The Marquis who salvaged Rioja wine

I’m reading a fascinating book (originally a doctoral dissertation) about the founding of the Marqués de Riscal winery in the mid-19th century, titled El Marqués que reflotó el Rioja (The Marquis who salvaged Rioja wine).

One of the most interesting chapters discusses the marquis’ role in the Médoc Alavés project.  For those of you who don’t know what that is, it was an experiment sponsored by the government of Álava from 1862 to 1868 to attempt to make wine in Rioja using vineyard management techniques and winemaking processes from the Médoc.

I was surprised to read that the marquis, Camilo Hurtado de Amézaga, was only responsible for hiring the Bordeaux winemaker – Jean Pineau from Château Lanessan – and arranging for the shipment of a number of 225-liter oak casks from Bordeaux as well as 9.000 vine shoots of different varietals for the nine wineries that participated in the project.  Hurtado de Amézaga did not participate in the experiment himself.

Even more interesting was the choice of varietals:  johannisberg riesling, semillion, purmint (furmint?), pinot gris, pinot blanc, pinot noir, cabernet sauvignon and two totally unknown varietals, at least to me:  moissac and pieponille.  A quick look at Jancis Robinson’s Vines, Grapes and Wines revealed that moissac is a synonym of mauzac blanc, a white variety planted in southwestern France, especially in Gaillac, while pieponille is likely a misspelling of picpouille, a minor red variety in Châteauneuf-du-Pape.

Therefore, the Médoc Alavés project seemed to favor white varieties over red and more emphasis on varieties from eastern, southern and northern France than on those associated nowadays with the Médoc.

In any case, the Marquis of Riscal hired Jean Pineau for his own project after the Médoc Alavés project was judged a failure due to higher production costs and poor harvests which failed to enthuse the rest of the wineries from Álava.  As a matter of fact, the varietals planted in Riscal’s vineyards in the period immediately before the onset of phylloxera at the very beginning of the 20th century were:

  •  tempranillo 76,37%
  • graciano 7,38%
  • calagraña 4,94%
  • mazuelo 4,57%
  • jaén 4,38%
  • garnacha 1,81%
  • morisco 0,55%

Four of the seven varietals (tempranillo, garnacha, mazuelo and graciano) are official varieties in Rioja today, while calagraña is still present in Rioja, although today included in ‘other varietals’ by the Rioja Regulatory Council.

It seems pretty clear to me that Riscal’s project had more to do with vinifying red varieties and aging in oak casks than producing white and red wines from French varietals like his neighbors.

If anyone is interested in reading this fascinating book (sadly only available in Spanish), it can be found in the gift shop at Marqués de Riscal or through the publishing house LID Editorial Empresarial, S.L.

3 thoughts on “The Marquis who salvaged Rioja wine

  1. Thanks for providing this summary!
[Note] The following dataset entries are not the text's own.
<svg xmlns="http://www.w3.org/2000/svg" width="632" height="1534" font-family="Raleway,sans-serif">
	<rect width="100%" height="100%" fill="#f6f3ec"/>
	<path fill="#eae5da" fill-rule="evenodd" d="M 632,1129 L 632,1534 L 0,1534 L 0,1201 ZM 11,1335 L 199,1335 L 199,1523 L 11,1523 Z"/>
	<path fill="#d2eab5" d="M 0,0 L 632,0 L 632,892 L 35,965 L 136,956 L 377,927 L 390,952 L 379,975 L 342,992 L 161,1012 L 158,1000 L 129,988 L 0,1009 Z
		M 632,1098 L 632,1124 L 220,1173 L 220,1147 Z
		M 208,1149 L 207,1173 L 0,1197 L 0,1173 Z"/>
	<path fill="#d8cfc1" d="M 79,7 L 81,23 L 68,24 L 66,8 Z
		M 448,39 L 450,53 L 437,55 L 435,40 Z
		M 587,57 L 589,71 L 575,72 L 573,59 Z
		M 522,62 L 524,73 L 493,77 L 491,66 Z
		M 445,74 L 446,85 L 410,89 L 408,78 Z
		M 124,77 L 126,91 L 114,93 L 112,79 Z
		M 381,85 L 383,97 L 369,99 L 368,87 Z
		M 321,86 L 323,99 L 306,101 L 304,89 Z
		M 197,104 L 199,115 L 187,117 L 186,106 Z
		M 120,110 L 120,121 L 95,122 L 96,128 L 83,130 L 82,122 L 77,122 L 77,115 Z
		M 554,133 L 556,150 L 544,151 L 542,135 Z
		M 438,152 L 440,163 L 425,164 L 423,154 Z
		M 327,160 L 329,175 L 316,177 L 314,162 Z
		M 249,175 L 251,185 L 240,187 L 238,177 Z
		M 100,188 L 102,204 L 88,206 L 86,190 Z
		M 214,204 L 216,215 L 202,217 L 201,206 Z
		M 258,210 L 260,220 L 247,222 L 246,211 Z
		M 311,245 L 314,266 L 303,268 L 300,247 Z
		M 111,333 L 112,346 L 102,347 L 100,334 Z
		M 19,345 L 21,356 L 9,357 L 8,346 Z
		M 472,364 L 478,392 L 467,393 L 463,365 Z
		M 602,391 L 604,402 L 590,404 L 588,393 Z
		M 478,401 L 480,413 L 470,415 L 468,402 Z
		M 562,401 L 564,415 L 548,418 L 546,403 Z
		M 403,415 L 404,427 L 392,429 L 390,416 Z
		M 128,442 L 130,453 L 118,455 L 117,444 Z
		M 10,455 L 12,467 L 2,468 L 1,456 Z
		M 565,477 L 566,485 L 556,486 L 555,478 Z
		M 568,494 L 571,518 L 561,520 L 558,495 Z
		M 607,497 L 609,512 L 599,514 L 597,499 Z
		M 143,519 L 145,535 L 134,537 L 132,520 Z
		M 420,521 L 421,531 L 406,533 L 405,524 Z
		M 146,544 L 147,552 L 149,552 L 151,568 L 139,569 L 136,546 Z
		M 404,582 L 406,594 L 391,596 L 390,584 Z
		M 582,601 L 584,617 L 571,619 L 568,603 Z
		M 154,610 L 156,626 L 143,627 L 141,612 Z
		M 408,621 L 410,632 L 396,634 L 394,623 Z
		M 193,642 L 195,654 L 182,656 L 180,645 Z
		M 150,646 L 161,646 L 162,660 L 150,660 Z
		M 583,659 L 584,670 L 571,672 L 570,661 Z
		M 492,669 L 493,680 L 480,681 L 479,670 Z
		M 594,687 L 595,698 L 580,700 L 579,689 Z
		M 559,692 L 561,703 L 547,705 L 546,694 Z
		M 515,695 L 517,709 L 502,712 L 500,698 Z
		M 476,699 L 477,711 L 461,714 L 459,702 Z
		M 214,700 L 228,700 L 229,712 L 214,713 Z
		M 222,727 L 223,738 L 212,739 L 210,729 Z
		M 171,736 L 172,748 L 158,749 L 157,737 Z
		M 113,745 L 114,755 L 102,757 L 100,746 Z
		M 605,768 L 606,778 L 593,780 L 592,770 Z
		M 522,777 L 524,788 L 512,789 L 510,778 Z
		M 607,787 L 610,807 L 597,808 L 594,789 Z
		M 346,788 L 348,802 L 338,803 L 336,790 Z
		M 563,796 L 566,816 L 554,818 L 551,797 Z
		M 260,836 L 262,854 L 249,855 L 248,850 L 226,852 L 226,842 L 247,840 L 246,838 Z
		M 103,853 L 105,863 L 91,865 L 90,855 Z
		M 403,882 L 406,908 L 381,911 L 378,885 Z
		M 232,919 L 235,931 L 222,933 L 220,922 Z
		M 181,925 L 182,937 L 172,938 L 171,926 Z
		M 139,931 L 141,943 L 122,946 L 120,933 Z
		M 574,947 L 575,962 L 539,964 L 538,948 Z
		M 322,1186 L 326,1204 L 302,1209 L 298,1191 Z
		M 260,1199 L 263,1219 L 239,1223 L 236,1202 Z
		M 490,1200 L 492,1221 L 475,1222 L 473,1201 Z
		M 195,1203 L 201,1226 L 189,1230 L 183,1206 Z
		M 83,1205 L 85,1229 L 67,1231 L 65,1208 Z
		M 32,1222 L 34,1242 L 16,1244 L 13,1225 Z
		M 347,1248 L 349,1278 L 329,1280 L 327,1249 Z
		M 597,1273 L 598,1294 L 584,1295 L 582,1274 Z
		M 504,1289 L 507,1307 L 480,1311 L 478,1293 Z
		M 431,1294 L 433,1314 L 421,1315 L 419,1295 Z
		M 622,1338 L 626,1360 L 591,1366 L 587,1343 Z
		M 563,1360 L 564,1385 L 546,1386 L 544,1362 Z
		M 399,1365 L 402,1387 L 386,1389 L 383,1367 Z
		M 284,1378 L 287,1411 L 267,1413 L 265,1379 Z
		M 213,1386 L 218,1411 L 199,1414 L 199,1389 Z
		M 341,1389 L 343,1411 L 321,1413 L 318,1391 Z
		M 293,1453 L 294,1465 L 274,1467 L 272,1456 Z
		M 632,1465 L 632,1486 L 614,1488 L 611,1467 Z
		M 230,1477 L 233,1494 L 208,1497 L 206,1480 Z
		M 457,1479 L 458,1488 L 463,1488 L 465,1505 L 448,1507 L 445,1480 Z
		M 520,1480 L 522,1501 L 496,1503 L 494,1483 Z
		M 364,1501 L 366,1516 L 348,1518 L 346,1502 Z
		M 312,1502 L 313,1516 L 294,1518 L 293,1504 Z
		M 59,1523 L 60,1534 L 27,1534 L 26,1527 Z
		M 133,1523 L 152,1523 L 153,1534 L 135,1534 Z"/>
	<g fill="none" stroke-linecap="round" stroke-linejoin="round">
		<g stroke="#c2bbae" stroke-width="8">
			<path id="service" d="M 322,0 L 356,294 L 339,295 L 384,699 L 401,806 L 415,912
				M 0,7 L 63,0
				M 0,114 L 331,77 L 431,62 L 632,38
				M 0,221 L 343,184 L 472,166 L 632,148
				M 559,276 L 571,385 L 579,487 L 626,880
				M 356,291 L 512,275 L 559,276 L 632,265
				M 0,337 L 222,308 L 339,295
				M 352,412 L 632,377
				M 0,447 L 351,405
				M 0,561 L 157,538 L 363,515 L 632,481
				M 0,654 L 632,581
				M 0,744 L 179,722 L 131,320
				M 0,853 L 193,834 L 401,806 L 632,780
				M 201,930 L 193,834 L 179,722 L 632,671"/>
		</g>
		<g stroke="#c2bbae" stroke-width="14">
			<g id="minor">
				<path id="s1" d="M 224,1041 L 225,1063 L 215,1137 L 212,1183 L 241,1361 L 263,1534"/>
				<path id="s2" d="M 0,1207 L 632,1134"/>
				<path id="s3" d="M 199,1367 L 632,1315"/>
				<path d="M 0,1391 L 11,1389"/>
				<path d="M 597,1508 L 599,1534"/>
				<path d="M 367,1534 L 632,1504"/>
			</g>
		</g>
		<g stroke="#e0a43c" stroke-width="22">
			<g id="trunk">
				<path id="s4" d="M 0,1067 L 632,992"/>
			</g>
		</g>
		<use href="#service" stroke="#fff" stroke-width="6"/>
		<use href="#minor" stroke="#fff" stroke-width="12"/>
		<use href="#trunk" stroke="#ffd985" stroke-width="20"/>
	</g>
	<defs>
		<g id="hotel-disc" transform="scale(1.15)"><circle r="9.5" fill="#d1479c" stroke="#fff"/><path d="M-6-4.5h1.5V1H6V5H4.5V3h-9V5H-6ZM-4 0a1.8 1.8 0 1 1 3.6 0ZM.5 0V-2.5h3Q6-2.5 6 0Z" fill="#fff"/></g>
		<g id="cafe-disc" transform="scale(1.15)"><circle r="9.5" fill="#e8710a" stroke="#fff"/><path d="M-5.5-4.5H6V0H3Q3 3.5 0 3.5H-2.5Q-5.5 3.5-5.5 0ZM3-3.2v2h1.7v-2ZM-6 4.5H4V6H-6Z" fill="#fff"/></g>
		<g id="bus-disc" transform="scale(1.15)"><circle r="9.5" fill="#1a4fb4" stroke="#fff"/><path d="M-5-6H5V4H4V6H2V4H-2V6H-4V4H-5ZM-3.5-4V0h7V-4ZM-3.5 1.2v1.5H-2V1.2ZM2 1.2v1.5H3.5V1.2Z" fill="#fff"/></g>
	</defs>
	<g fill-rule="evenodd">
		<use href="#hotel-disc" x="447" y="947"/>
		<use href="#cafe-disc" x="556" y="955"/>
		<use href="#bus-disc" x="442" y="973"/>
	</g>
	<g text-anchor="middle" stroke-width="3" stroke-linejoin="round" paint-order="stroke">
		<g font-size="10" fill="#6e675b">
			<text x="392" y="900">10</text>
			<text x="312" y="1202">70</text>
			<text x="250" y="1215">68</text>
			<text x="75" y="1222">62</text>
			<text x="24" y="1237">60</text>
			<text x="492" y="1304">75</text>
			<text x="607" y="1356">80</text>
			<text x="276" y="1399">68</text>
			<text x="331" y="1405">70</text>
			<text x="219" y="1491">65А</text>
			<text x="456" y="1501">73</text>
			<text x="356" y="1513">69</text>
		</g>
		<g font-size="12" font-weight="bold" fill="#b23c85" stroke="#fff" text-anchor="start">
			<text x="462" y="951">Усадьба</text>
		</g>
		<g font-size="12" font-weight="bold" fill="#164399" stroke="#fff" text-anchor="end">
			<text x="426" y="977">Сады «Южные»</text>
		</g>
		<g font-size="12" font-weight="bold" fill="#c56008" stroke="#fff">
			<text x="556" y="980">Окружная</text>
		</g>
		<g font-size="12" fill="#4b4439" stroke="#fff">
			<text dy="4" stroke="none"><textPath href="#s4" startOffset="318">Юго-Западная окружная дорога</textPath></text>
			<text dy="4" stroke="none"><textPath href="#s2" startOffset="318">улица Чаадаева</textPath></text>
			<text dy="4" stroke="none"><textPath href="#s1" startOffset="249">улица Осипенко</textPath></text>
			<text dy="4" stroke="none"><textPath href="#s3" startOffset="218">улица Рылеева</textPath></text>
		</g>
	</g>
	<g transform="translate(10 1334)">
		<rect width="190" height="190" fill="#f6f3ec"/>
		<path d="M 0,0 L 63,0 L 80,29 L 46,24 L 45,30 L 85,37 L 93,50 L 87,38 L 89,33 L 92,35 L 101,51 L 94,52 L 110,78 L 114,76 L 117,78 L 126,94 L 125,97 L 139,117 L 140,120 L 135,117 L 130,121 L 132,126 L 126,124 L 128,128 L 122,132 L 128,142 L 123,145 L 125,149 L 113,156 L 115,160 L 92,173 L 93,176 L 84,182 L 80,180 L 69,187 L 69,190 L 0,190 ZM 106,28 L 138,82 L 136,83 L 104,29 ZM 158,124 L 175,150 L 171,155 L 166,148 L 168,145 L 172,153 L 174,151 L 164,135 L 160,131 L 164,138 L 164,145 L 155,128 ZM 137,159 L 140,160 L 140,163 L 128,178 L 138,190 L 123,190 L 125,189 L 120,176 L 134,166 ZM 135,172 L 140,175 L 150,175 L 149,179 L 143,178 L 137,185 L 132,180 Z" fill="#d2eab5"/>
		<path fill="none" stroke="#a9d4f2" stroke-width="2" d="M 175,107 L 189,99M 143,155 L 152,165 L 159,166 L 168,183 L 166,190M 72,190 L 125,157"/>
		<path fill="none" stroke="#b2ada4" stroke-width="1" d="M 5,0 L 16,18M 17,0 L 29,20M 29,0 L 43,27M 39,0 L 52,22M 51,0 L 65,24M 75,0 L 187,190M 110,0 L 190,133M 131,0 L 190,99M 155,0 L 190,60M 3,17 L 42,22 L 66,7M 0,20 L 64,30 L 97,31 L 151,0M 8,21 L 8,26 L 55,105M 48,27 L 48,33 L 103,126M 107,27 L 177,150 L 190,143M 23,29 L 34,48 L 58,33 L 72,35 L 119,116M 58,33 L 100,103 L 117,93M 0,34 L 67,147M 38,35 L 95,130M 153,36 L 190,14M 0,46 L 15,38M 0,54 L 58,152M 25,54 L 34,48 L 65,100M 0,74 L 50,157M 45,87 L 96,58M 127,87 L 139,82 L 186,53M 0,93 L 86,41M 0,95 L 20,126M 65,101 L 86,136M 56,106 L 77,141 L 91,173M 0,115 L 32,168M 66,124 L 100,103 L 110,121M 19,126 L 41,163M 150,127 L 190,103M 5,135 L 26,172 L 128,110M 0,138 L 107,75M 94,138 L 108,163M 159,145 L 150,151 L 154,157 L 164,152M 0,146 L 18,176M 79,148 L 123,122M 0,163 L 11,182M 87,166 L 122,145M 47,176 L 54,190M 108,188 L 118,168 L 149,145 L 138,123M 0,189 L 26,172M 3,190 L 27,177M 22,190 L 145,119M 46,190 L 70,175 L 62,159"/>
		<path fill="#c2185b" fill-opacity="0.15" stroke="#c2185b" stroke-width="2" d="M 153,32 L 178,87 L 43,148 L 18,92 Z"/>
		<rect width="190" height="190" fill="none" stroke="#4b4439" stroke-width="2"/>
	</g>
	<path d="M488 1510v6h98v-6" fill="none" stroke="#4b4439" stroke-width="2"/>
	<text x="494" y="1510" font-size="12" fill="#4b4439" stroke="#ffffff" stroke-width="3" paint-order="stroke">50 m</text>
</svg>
Most interesting. Its a shame that the book has not been translated–it sounds like a must-read for us historians who are also Rioja fans.

  2. Thank you so much for another brief inside in Rioja history. As a historian who has studied a lot of winehistory too, in recent years, I try to find as much literature as possible. I don’t read Spanish, so your translations and summaries are absolutely great!